» **課題文**
下にあるドイツのサッカー映画についての文章から、「今回、ブリュール先輩はお耽美」で始まり「爽やか100%でありました。」まで続く部分を、一字も変えずに打ち直してください。

***** 提供された文章 *****

今回、ブリュール先輩はお耽美ゼロ(←)でございまして、19世紀末ドイツの帝国主義に抑圧された学校に風穴を開ける、熱血教師の役どころ。
そんな事前の知識から、『いまを生きる』のロビン・ウイリアムス先生みたいな感じかな?はたまたドイツ版金八先生なのかな?暑苦しいな、やだな(おい)と腰が引けていたのですが、そこは童顔でならす(?)ダニエル先生。三ツ矢サイダーか「いろはす」かっつーくらいに爽やか100%でありました。
※追記※
「童顔」というか、この映画はダニエルさんが32〜33歳の時に撮影したものなので、現実若い。
彼が演じたコンラート・コッホは実在の人物で(そういう役、多いね?・・・いや、ほかにもたくさん出演作があるんだけど、ぼくが実在モノに偏って観てるだけか)、「ドイツサッカーの父」と呼ばれる人らしい。
ドイツといったら本日現在でFIFA世界ランキング2位の強豪国。サッカーに全く疎いぼくでさえ知っている。そんな「サッカー王国」が、当初はサッカー大嫌いだった(というより、当時サッカーというスポーツは英国で産声を上げたばかりで、他の国の連中は知らなかった)、という“世界ふしぎ発見”的エピソードからこの映画は始まる。

***** 与えられたデータ *****

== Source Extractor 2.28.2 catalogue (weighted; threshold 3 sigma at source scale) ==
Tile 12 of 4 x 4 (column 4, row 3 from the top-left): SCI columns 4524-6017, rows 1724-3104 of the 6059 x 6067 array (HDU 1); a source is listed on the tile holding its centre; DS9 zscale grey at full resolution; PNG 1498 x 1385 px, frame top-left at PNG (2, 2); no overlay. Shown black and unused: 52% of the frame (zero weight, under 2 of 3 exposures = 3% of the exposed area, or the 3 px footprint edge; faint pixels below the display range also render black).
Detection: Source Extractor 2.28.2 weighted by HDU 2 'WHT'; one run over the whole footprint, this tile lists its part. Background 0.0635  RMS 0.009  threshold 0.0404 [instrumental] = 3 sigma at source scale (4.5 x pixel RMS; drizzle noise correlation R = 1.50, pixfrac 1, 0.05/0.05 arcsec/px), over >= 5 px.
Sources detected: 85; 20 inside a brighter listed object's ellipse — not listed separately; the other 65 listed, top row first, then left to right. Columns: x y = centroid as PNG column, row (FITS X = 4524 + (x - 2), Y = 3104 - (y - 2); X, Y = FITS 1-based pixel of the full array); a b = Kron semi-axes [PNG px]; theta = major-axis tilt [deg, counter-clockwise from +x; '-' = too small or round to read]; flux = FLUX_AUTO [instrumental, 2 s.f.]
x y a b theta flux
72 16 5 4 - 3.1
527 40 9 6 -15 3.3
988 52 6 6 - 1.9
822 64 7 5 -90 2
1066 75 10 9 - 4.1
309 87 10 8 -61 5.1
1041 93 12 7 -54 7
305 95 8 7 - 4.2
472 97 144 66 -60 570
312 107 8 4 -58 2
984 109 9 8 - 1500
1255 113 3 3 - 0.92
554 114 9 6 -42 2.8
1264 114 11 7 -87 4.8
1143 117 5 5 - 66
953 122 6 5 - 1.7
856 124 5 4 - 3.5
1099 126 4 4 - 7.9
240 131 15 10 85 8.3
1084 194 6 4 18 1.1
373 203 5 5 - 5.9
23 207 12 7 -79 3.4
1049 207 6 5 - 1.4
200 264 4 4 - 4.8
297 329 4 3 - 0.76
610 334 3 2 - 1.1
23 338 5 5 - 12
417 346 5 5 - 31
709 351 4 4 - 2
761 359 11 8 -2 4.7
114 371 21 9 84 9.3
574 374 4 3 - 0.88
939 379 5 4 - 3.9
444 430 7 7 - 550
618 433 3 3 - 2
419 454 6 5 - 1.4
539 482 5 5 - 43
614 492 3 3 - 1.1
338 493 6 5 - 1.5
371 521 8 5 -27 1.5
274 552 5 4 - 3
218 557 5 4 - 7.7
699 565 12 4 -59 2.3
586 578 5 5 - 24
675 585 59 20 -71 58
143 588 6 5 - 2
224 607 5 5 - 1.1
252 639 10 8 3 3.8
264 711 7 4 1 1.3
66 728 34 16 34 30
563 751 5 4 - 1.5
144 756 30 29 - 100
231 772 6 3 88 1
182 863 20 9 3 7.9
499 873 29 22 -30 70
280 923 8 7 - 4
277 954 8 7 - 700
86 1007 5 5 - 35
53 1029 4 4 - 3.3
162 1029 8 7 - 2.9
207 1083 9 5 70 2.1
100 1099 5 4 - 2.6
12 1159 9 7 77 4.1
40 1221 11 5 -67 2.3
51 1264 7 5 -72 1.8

*****

» **課題の結果**
今回、ブリュール先輩はお耽美ゼロ(←)でございまして、19世紀末ドイツの帝国主義に抑圧された学校に風穴を開ける、熱血教師の役どころ。
そんな事前の知識から、『いまを生きる』のロビン・ウイリアムス先生みたいな感じかな?はたまたドイツ版金八先生なのかな?暑苦しいな、やだな(おい)と腰が引けていたのですが、そこは童顔でならす(?)ダニエル先生。三ツ矢サイダーか「いろはす」かっつーくらいに爽やか100%でありました。